The object as a whole is the mediated result [the syllogism] or the passing of universality into individuality through specification, as also the reverse process from individual to universal through cancelled individuality or specific determination.

These three specific aspects, then, determine the ways in which consciousness must know the object as itself. This knowledge of which we are speaking is, however, not knowledge in the sense of pure conceptual comprehension of the object; here this knowledge is to be taken only in its development, has to be taken in its various moments and set forth in the manner appropriate to consciousness as such; and the moments of the notion proper, of pure knowledge, assume the form of shapes or modes of consciousness.

For that reason the object does not yet, when present in consciousness as such, appear as the inner essence of Spirit in the way this has just been expressed.

The attitude consciousness adopts in regard to the object is not that of considering it either in this totality as such or in the pure conceptual form; it is partly that of a mode or shape of consciousness in general, partly a multitude of such modes which we [who analyze the process] gather together, and in which the totality of the moments of the object and of the process of consciousness can be shown merely resolved into their moments.

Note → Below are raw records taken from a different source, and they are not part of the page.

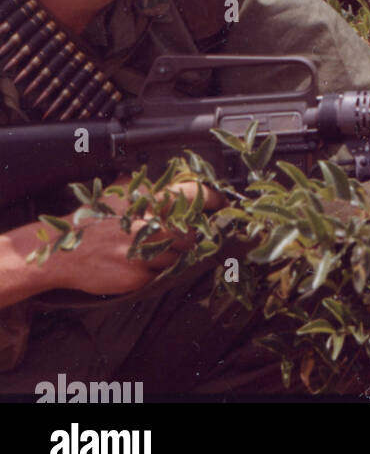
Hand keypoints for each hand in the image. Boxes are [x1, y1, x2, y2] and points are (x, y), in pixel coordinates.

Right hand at [28, 178, 219, 298]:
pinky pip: (162, 276)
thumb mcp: (119, 194)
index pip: (192, 194)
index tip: (221, 203)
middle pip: (192, 232)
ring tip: (157, 251)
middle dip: (193, 236)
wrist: (63, 253)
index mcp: (147, 202)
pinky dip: (158, 272)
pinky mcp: (138, 277)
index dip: (211, 199)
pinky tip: (145, 264)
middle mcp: (148, 225)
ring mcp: (144, 253)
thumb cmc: (92, 221)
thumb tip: (174, 176)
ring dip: (175, 256)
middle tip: (188, 236)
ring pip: (180, 256)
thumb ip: (146, 187)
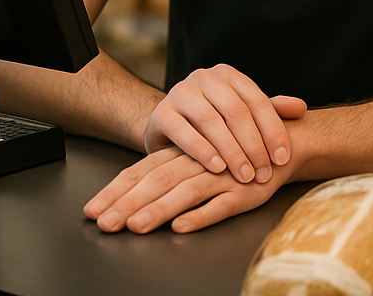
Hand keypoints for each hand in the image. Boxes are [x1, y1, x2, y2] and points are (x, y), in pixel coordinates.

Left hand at [83, 146, 288, 233]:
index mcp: (178, 155)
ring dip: (157, 209)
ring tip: (135, 226)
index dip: (115, 191)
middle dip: (126, 204)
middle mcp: (194, 163)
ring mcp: (218, 177)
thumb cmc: (231, 157)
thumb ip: (167, 174)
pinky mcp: (243, 192)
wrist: (279, 145)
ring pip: (183, 192)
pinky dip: (200, 215)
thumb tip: (134, 202)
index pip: (140, 172)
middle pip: (155, 181)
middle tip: (104, 223)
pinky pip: (219, 205)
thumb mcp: (195, 162)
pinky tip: (182, 226)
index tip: (93, 211)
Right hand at [143, 64, 305, 183]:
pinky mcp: (162, 113)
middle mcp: (203, 77)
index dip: (272, 129)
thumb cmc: (213, 124)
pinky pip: (183, 131)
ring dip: (231, 151)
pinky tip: (217, 168)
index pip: (256, 100)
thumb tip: (301, 107)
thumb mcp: (241, 115)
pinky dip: (202, 150)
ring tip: (245, 175)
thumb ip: (270, 111)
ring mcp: (180, 92)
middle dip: (253, 144)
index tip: (283, 158)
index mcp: (227, 74)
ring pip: (211, 121)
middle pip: (235, 110)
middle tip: (264, 173)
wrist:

'790' To understand this method of grasping the object, where apprehension is a shape or mode of consciousness, we have here only to recall the previous shapes of consciousness which came bef ore us earlier in the argument.

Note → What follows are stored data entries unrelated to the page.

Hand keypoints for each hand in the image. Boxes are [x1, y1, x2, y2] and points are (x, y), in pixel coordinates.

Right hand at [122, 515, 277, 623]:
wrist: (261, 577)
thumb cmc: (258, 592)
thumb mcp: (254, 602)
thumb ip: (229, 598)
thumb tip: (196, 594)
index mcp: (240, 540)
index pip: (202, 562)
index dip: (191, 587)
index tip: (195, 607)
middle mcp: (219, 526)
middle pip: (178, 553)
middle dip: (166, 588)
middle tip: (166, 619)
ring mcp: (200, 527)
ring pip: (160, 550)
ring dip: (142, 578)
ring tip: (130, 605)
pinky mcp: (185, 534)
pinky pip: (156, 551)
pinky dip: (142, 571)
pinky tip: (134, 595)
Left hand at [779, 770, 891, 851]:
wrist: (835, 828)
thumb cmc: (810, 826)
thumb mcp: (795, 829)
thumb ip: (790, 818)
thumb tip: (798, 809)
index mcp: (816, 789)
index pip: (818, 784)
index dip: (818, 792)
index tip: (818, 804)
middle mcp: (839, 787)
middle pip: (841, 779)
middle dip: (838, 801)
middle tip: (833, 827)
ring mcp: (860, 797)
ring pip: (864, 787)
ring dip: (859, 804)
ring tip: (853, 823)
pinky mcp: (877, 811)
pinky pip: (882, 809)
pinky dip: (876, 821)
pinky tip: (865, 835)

As regards the object, then, so far as it is immediate, an indifferent objective entity, we saw Reason, at the stage of “Observation”, seeking and finding itself in this indifferent thing – i.e. we saw it conscious that its activity is there of an external sort, and at the same time conscious of the object merely as an immediate object.

We saw, too, its specific character take expression at its highest stage in the infinite judgment: “the being of the ego is a thing”. And, further, the ego is an immediate thing of sense. When ego is called a soul, it is indeed represented also as a thing, but a thing in the sense of something invisible, impalpable, etc., i.e. in fact not as an immediate entity and not as that which is generally understood by a thing. That judgment, then, “ego is a thing”, taken at first glance, has no spiritual content, or rather, is just the absence of spirituality. In its conception, however, it is in fact the most luminous and illuminating judgment; and this, its inner significance, which is not yet made evident, is what the two other moments to be considered express.

'791' The thing is ego.

Thing is transcended in this infinite judgment. The thing is nothing in itself. It only has significance in relation, only through the ego and its reference to the ego.

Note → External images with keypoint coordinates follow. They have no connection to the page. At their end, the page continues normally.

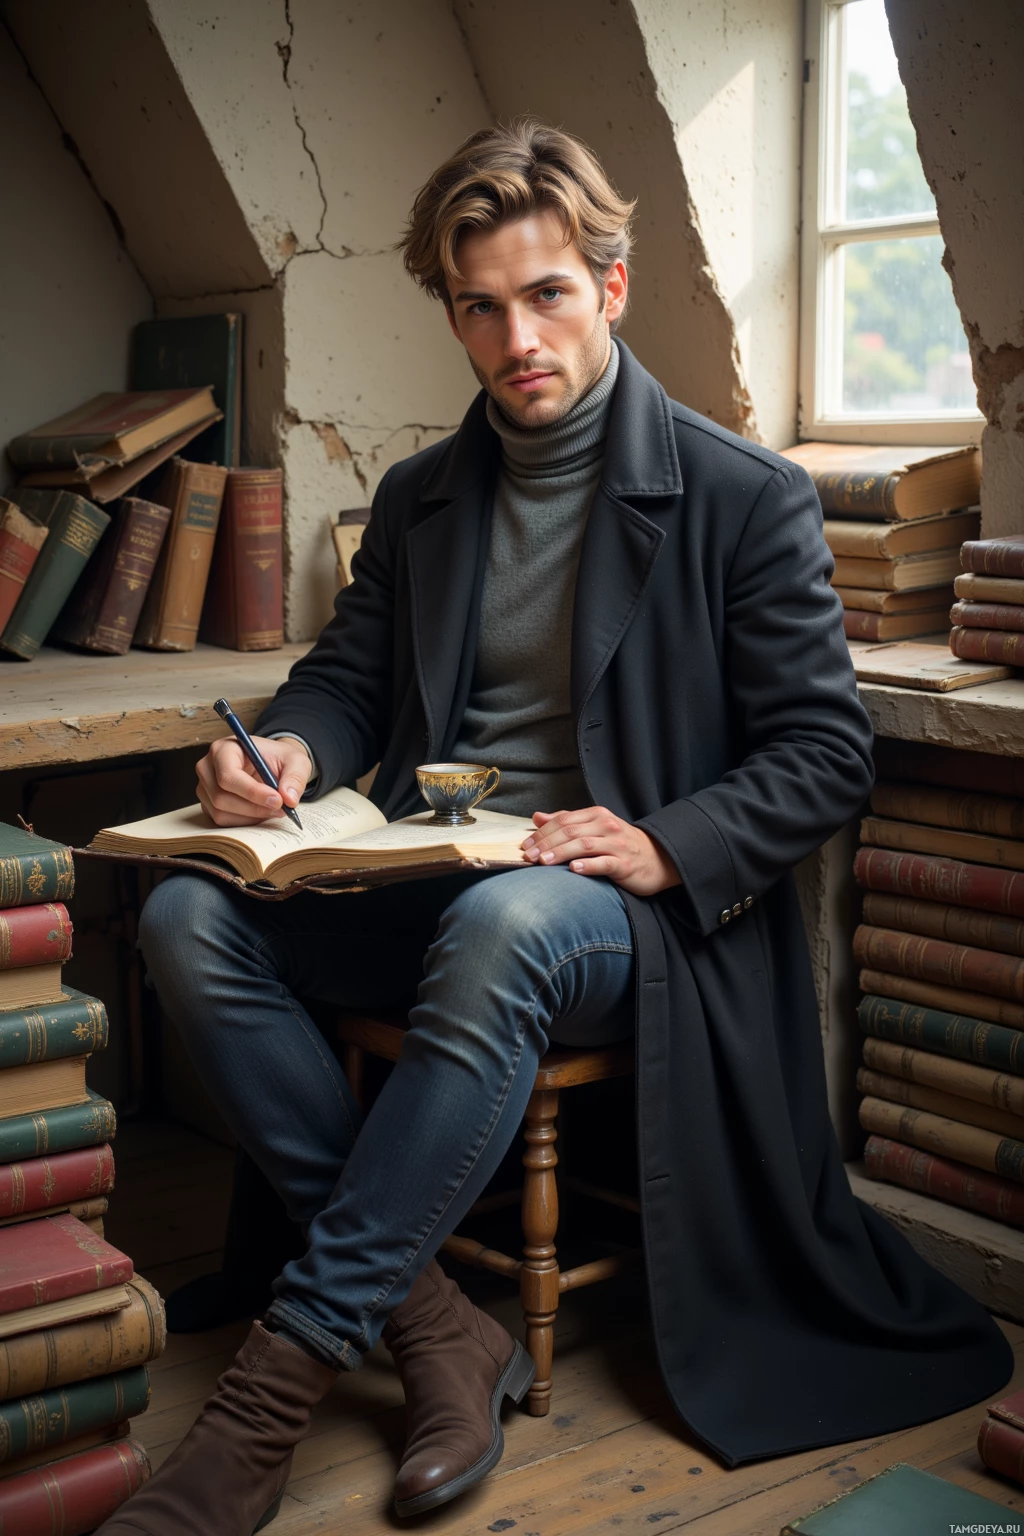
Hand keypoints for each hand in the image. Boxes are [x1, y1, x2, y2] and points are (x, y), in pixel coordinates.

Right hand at [196, 735, 311, 826]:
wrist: (270, 765)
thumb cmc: (279, 759)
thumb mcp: (296, 761)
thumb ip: (295, 777)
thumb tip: (289, 799)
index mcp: (223, 749)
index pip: (228, 775)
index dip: (252, 792)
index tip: (277, 800)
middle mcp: (207, 767)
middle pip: (221, 797)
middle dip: (254, 808)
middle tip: (280, 808)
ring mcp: (205, 787)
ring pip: (220, 812)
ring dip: (250, 817)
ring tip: (273, 810)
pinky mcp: (208, 803)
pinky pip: (222, 821)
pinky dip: (244, 822)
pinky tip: (261, 813)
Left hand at [521, 807, 681, 896]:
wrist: (657, 858)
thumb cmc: (619, 844)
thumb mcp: (594, 828)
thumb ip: (566, 822)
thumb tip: (536, 817)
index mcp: (596, 815)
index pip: (563, 820)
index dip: (542, 832)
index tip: (525, 845)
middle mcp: (606, 826)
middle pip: (570, 831)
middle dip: (546, 843)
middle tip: (528, 856)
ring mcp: (617, 844)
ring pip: (584, 845)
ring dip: (561, 853)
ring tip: (543, 862)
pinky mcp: (625, 864)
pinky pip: (605, 863)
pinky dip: (589, 865)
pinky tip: (574, 869)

This moment came before consciousness in pure insight and enlightenment. Things are simply and solely useful, and only to be considered from the point of view of their utility.

The trained and cultivated self-consciousness, which has traversed the region of spirit in self-alienation, has, by giving up itself, produced the thing as its self; it retains itself, therefore, still in the thing, and knows the thing to have no independence, in other words knows that the thing has essentially and solely a relative existence.

Or again – to give complete expression to the relationship, i.e. to what here alone constitutes the nature of the object – the thing stands for something that is self-existent; sense-certainty (sense-experience) is announced as absolute truth; but this self-existence is itself declared to be a moment which merely disappears, and passes into its opposite, into a being at the mercy of an “other”.